On Thu, Aug 15, 2024 at 2:18 AM Edgecombe, Rick P rick.p.edgecombe@intel.com wrote:
On Thu, 2024-08-08 at 09:15 +0100, Mark Brown wrote:
if (access_remote_vm(mm, addr, &val, sizeof(val),
FOLL_FORCE | FOLL_WRITE) != sizeof(val))
goto out;
The GUPs still seem a bit unfortunate for a couple reasons:
- We could do a CMPXCHG version and are just not (I see ARM has identical code
in gcs_consume_token()). It's not the only race like this though FWIW.
- I *think* this is the only unprivileged FOLL_FORCE that can write to the
current process in the kernel. As is, it could be used on normal RO mappings, at least in a limited way. Maybe another point for the VMA check. We'd want to check that it is normal shadow stack?
Yeah, having a FOLL_FORCE write in clone3 would be a weakness for userspace CFI and probably make it possible to violate mseal() restrictions that are supposed to enforce that address space regions are read-only.
- Lingering doubts about the wisdom of doing GUPs during task creation.

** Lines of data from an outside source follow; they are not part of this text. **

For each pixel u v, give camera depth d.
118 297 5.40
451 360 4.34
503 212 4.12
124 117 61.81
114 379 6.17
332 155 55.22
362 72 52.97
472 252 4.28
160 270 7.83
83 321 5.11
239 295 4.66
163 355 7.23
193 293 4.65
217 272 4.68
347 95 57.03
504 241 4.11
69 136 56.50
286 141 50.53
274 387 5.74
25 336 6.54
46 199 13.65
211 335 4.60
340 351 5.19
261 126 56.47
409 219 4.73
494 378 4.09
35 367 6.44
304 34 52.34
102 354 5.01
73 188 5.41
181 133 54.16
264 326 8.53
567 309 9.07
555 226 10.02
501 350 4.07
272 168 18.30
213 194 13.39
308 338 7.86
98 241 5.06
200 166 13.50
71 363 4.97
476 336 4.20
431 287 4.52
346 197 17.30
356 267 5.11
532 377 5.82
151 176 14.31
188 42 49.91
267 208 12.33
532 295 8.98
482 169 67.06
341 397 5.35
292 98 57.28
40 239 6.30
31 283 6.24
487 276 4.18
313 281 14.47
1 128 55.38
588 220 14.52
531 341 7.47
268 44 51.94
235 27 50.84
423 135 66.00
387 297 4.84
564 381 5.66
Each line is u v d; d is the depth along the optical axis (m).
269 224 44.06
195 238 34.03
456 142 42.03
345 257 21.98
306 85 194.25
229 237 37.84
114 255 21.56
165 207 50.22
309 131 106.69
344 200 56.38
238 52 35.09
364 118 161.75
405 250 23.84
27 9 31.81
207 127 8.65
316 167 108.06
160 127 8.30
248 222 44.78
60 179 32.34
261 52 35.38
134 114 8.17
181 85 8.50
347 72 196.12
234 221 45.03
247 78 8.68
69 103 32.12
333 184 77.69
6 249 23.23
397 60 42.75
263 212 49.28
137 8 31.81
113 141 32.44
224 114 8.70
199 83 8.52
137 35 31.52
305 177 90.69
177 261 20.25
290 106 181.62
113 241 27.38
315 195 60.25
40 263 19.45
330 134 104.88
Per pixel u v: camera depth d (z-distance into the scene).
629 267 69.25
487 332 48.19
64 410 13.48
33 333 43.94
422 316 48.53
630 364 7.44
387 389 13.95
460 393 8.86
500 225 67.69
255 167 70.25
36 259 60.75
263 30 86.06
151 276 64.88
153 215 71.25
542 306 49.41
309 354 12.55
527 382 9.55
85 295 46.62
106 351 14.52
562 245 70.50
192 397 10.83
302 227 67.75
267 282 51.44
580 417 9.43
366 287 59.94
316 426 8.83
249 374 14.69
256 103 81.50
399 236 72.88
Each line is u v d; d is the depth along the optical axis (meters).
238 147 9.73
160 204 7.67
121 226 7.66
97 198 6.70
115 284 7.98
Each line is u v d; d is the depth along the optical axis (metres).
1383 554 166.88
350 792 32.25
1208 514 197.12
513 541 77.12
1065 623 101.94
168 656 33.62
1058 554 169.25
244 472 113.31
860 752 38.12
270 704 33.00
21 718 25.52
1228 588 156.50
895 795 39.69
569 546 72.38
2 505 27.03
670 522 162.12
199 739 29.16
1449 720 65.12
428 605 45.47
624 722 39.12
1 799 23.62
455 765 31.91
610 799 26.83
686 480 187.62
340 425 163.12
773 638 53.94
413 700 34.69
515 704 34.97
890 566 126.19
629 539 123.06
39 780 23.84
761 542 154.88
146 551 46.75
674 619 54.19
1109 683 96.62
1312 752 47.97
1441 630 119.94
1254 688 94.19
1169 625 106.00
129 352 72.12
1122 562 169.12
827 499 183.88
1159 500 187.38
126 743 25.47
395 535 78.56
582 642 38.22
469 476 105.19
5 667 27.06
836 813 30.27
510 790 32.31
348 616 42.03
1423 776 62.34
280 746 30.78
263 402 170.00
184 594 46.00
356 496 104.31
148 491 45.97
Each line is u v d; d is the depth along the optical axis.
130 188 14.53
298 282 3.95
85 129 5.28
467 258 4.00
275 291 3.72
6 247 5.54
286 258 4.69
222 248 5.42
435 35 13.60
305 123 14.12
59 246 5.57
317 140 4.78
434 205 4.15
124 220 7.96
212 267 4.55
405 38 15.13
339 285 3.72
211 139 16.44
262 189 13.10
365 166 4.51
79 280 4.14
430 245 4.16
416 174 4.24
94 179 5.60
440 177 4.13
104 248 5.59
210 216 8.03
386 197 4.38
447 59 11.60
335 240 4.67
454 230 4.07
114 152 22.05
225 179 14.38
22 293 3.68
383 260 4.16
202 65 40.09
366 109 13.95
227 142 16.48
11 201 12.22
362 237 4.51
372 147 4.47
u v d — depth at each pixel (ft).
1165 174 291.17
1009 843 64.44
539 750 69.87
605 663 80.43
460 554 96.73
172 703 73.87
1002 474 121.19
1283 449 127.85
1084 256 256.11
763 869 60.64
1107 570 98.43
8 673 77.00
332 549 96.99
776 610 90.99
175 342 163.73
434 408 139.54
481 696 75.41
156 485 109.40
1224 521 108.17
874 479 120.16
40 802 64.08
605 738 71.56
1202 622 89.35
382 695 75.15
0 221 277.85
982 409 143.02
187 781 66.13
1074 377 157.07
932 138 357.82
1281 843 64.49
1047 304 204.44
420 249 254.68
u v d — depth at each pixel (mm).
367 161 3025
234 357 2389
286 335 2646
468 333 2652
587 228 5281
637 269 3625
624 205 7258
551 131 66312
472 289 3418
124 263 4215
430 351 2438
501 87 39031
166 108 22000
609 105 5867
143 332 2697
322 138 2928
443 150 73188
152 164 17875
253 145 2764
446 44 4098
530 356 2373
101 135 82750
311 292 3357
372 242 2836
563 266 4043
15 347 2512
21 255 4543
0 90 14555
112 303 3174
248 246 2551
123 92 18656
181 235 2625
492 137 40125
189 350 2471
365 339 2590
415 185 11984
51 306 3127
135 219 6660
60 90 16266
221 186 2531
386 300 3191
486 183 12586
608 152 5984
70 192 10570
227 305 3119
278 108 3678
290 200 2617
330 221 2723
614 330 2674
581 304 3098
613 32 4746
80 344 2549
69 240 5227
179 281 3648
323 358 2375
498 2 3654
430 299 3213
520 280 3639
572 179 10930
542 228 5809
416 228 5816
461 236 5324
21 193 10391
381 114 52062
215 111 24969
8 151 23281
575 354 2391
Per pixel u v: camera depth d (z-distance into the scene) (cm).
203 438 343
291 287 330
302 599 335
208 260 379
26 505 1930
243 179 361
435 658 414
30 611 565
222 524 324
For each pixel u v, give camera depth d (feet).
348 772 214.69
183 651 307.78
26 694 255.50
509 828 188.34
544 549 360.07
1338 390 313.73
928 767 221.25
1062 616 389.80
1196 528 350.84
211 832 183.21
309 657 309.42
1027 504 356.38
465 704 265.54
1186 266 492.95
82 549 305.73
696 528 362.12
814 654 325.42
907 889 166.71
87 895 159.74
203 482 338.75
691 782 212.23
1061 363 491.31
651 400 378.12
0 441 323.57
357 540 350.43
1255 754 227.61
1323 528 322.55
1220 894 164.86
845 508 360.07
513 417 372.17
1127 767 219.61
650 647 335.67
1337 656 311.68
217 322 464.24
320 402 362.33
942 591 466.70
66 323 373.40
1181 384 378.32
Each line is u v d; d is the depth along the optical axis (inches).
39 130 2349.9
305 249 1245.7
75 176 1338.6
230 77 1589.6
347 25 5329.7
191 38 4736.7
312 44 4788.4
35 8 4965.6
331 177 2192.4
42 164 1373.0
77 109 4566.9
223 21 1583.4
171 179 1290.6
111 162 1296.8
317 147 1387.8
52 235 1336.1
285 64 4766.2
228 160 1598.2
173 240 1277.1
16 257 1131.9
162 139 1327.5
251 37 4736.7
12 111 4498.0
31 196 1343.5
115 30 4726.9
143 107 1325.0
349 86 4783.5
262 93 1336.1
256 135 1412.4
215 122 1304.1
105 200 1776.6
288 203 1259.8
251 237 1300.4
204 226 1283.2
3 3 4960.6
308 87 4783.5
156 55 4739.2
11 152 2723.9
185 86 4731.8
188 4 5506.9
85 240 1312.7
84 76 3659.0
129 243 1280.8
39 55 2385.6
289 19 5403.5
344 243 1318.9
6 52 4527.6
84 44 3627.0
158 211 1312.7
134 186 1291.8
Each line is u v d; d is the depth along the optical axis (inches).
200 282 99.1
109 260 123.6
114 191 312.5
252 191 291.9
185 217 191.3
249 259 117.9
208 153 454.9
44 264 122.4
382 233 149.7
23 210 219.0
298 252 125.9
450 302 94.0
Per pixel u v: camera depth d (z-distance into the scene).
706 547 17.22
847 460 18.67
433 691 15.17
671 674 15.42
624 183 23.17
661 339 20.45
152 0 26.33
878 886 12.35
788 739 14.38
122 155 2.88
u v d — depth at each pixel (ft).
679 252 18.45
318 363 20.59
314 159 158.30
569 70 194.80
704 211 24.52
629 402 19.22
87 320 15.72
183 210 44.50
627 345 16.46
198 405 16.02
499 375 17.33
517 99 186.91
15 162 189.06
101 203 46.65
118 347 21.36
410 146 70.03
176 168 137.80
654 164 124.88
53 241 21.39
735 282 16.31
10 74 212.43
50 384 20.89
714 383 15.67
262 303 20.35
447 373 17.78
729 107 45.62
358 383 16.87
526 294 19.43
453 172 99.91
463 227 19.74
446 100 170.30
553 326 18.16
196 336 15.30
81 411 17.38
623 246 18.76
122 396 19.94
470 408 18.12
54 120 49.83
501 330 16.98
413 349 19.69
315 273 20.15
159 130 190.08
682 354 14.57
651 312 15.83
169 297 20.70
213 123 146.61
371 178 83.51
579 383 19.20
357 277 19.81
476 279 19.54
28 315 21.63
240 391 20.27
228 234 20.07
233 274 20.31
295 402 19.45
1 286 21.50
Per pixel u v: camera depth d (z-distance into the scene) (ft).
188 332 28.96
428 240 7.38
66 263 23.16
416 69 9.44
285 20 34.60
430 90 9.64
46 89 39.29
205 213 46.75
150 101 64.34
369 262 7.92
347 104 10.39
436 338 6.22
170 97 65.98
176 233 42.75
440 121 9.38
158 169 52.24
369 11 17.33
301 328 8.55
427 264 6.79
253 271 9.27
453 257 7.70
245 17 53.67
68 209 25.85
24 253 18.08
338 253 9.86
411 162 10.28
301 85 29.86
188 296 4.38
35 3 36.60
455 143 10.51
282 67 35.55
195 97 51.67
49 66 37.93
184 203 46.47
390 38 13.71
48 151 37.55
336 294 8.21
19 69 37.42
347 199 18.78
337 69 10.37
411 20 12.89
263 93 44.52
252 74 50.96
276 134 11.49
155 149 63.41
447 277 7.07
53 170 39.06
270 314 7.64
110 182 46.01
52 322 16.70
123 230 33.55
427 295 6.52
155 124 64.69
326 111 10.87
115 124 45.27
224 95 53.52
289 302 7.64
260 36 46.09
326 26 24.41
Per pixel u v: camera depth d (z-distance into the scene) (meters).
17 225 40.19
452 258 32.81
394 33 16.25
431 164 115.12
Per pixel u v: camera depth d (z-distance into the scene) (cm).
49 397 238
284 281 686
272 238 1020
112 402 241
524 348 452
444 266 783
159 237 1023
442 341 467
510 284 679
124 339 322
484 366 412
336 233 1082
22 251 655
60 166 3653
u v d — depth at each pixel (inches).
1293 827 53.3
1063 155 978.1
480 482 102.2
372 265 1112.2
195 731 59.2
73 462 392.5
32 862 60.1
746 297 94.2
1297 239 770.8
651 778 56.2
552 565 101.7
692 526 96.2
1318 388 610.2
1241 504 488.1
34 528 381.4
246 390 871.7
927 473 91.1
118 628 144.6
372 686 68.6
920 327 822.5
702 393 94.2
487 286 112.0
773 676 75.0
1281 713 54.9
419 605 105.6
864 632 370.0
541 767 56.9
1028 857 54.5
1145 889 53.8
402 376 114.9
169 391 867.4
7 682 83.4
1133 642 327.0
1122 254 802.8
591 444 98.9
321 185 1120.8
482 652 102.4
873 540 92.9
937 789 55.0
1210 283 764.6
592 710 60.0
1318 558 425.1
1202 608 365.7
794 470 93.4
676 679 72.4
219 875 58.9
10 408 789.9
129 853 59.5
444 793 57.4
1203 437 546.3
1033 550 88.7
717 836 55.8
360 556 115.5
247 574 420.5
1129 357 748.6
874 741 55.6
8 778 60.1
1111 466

I don't think they are show stoppers, but the VMA check would be nice to have in the first upstream support.
[...]
+static void shstk_post_fork(struct task_struct *p,
struct kernel_clone_args *args)
+{
if (!IS_ENABLED(CONFIG_ARCH_HAS_USER_SHADOW_STACK))
return;
if (!args->shadow_stack)
return;
if (arch_shstk_post_fork(p, args) != 0)
force_sig_fault_to_task(SIGSEGV, SEGV_CPERR, NULL, p);
+}
Hmm, is this forcing the signal on the new task, which is set up on a user provided shadow stack that failed the token check? It would handle the signal with an arbitrary SSP then I think. We should probably fail the clone call in the parent instead, which can be done by doing the work in copy_process(). Do you see a problem with doing it at the end of copy_process()? I don't know if there could be ordering constraints.
FWIW I think we have things like force_fatal_sig() and force_exit_sig() to send signals that userspace can't catch with signal handlers - if you have to do the copying after the new task has been set up, something along those lines might be the right way to kill the child.
Though, did anyone in the thread yet suggest that you could do this before the child process has fully materialized but after the child MM has been set up? Somewhere in copy_process() between copy_mm() and the "/* No more failure paths after this point. */" comment?